Август обсуждал эти вопросы с Татьяной. Нечасто и не по долгу, — она не слишком любила говорить о своем прошлом, судя по всему, являвшемся моделью будущего для мира Августа, — но все-таки они об этом говорили. И выводы — при всей его любви к магии — были неутешительны: в конечном итоге наука победит, потому что ученые и инженеры способны предложить людям гораздо больше, чем могут предложить колдуны и волшебники. Татьяна, к слову, привела один очень характерный пример: паровые машины. Она объяснила Августу принцип их действия и указала на то, что опыты с паровыми двигателями и их конструирование ведут сразу несколько ученых во Фландрии, Франции и некоторых других странах. Оказывается, соответствующие книги имелись даже в библиотеке самого Августа, просто он этим как-то не заинтересовался. Тем не менее, в будущем паровые машины обещали обеспечить невероятный прорыв во многих областях повседневной жизни, промышленности и транспорта. Корабли, плывущие против ветра или в полный штиль, машины, заменяющие десятки волов или лошадей и с легкостью перемещающие по рельсам огромные грузы на невероятные расстояния, и множество других потрясающих воображение вещей. На данный момент, однако, все это было невозможно, так как машины эти были несовершенны. Все упиралось в теорию, которой пока не было, в точность обработки металла, которая была критична для создания таких двигателей и в невозможность развернуть массовое производство.
— Понимаешь, — объясняла Татьяна, — мы с тобой можем помочь грамотному механику построить такую машину. Более того, наша магия может обеспечить изготовление электрического генератора, приводимого в действие паровым двигателем. В конечном счете, потратив достаточно денег и сил, за несколько лет мы способны электрифицировать виллу Аури, обеспечив ее светом, водой и даже внутренней телефонной связью. Но, учитывая затраты времени — твоего и моего — и стоимость работ, оно того не стоит: слишком долго, слишком дорого, слишком сложно. А вот научно-технический прогресс с его революциями и поступательным развитием через сто-сто пятьдесят лет обеспечит все это для всех дворцов и особняков, а позже и вообще для всех домов в мире без всякой магии. Маги создают чудеса, а чудеса — редкие диковинки, а вот наука и техника заточены на массовое производство.
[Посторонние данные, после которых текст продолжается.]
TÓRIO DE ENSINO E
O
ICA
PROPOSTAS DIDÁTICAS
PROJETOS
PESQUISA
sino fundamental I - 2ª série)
Август, как это обычно и случалось, понимал, что называется, с "пятого на десятое", поскольку не знал или понимал иначе множество из тех слов, которые произносила Таня, но общую мысль уловил верно. И сейчас, слушая рассуждения академика Куколева, вспомнил о черной розе, созданной Теа во время девичника у принцесс. Сколько в мире магов, способных на такой уровень волшбы? Ответ очевиден: единицы. А в мире Тани эта роза была создана ученым-садоводом без всякой магии и могла быть воспроизведена, то есть, выращена в любом количестве экземпляров. Вот и весь сказ.
— Что ж, господин Куколев, — сказал Август, со спокойным лицом выслушав длинную, изобилующую витиеватыми отступлениями речь академика, — полагаю, вы правы.
Вот этой фразы — этого признания — никто за столом, кажется, не ожидал. Однако Август позволил себе лишь несколько мгновений, чтобы насладиться произведенным эффектом, и так же неторопливо, как это делал давеча его оппонент, повел свою речь дальше:
— Вижу, вы удивлены, господа, — любезно улыбнулся он, — но это оттого, что мы еще слишком мало знакомы. Скажу лишь, что, являясь не только колдуном, но также — и в первую голову — ученым-естествоиспытателем, я взыскую истины в той же мере, что и уважаемый Вениамин Куприянович. Другое дело, что, являясь тем, кого у вас, в России, принято называть волхвами, я обладаю редкой возможностью не только творить чудеса, подобные редким диковинкам или произведениям искусства, создаваемым ювелирами, живописцами или скульпторами, но также проводить глубокие научные исследования, используя свою магию, в качестве невероятно эффективного инструмента познания.
Сейчас Август говорил о другой стороне магии. С его точки зрения, в отличие от утилитарной техники, колдовство — это, прежде всего, искусство. И в этом смысле оно далеко превосходит науку, которая искусством быть не может по определению. Именно эту способность магии "творить невозможное" — иногда прекрасное, а иногда ужасное, — Август ценил в колдовстве более всего. Однако предпочитал не говорить об этом вслух, тем более в компании ученых мужей. Для господ академиков у него был припасен иной пример использования магии, и Август знал, равнодушными этот пример не оставит никого из них.
— Взгляните, господа, на этот рубин, — Август извлек из кармана маленькую деревянную коробочку и уже из нее — не огранённый камень весом в пятнадцать карат. — Что скажете?
— Несомненно, это рубин, — покатав камень в тонких пальцах, вынес вердикт геолог Ангермюллер. — Весьма крупный и дорогой, но в чем, собственно, вопрос?